LaFace takes the bus back to district court in Rosa Parks Case
In Parks v LaFace Records, the Sixth Circuit Court of Appeals has reversed a district court decision to grant the defendant summary judgment. The court remanded the case to decide whether the use of Rosa Park's name in a song title is protected as free speech under the First Amendment of the US Constitution and does not, therefore, constitute trademark infringement.
The rap group OutKast released a song called "Rosa Parks". Rosa Parks, who became famous for refusing to give up her bus seat to a white man in Alabama in 1955, sued LaFace Records, OutKast's producers, on the grounds that the song violates Section 43(a) of the Lanham Act.
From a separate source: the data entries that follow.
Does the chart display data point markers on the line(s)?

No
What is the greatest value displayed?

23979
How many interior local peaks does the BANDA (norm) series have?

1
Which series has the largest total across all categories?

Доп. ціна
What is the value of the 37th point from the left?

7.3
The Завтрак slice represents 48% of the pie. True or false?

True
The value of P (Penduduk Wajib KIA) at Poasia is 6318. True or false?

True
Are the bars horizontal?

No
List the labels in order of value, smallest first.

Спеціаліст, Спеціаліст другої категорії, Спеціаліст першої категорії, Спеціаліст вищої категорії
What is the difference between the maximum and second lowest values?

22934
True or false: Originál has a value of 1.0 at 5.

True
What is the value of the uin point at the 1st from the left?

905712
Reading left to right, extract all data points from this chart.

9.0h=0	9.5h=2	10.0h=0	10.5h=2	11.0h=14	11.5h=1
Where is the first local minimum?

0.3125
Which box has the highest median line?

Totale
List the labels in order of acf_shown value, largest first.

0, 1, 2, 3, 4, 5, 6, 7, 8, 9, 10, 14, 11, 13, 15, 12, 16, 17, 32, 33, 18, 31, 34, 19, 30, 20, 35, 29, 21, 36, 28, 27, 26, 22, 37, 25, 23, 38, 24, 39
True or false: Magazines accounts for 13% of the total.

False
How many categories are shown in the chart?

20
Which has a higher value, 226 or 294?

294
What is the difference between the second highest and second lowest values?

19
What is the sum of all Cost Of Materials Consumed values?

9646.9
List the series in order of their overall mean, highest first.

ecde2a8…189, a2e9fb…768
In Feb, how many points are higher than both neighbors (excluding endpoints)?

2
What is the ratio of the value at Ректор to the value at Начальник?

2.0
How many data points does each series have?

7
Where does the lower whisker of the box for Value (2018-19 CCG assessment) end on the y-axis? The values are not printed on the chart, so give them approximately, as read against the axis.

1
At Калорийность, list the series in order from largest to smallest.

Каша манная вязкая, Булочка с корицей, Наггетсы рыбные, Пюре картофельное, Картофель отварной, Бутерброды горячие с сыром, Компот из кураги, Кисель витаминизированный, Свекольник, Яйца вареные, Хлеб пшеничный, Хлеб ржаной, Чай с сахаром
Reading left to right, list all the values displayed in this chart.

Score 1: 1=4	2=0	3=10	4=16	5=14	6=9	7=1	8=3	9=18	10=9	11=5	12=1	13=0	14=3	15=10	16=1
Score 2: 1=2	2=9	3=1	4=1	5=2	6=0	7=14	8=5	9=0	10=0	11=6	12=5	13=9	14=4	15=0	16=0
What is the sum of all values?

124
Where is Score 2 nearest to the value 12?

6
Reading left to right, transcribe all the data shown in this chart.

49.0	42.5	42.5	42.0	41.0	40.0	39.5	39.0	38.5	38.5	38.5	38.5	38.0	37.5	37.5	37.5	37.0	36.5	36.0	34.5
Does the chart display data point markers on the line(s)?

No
Parks contended that the title misleads consumers into believing that the song is about her, or that she is affiliated with the song or sponsored or approved its title. She also claimed that the title infringes her common law right of publicity. The district court granted LaFace's motion for summary judgment. Parks appealed.
The appellate court reversed the ruling. It dismissed LaFace's argument that Parks does not have trademark rights in her name, as her commercial activities and international recognition as a symbol of the civil rights movement afford her with such rights. The court also noted that, contrary to LaFace's contention, there is no need to make trademark use of Parks's name in order for her to have a cause of action under the Lanham Act.
However, the appellate court remanded the case to decide whether LaFace's use of the name is protected as free speech. With respect to Parks's trademark infringement claim, the court used the approach developed by the Second Circuit in Rogers v Grimaldi (875 F2d 994 (2nd Cir 1989)) to look at whether the title has any artistic relevance. The court held that including the phrase "move to the back of the bus" in the lyrics does not justify the use of Parks's name for the song title as a matter of law, but that the issue remained as to whether the use of Parks's name constitutes false advertising or is a legitimate use of a celebrity's name in an artistic expression. The second prong of the Rogers Case test - whether the title "explicitly misleads as to the source or content of the work" - will only need to be addressed if, on remand, the district court concludes that the song title has no artistic relevance.
With respect to Parks's right of publicity claim, the court concluded that a genuine issue of material fact exists as to whether the title is "wholly unrelated" to the lyrics of the song. If the "Rosa Parks" title was chosen solely to attract attention to a song that has nothing to do with the civil rights activist, and not also, as LaFace claims, for artistic reasons, then Parks must prevail on her right of publicity claim.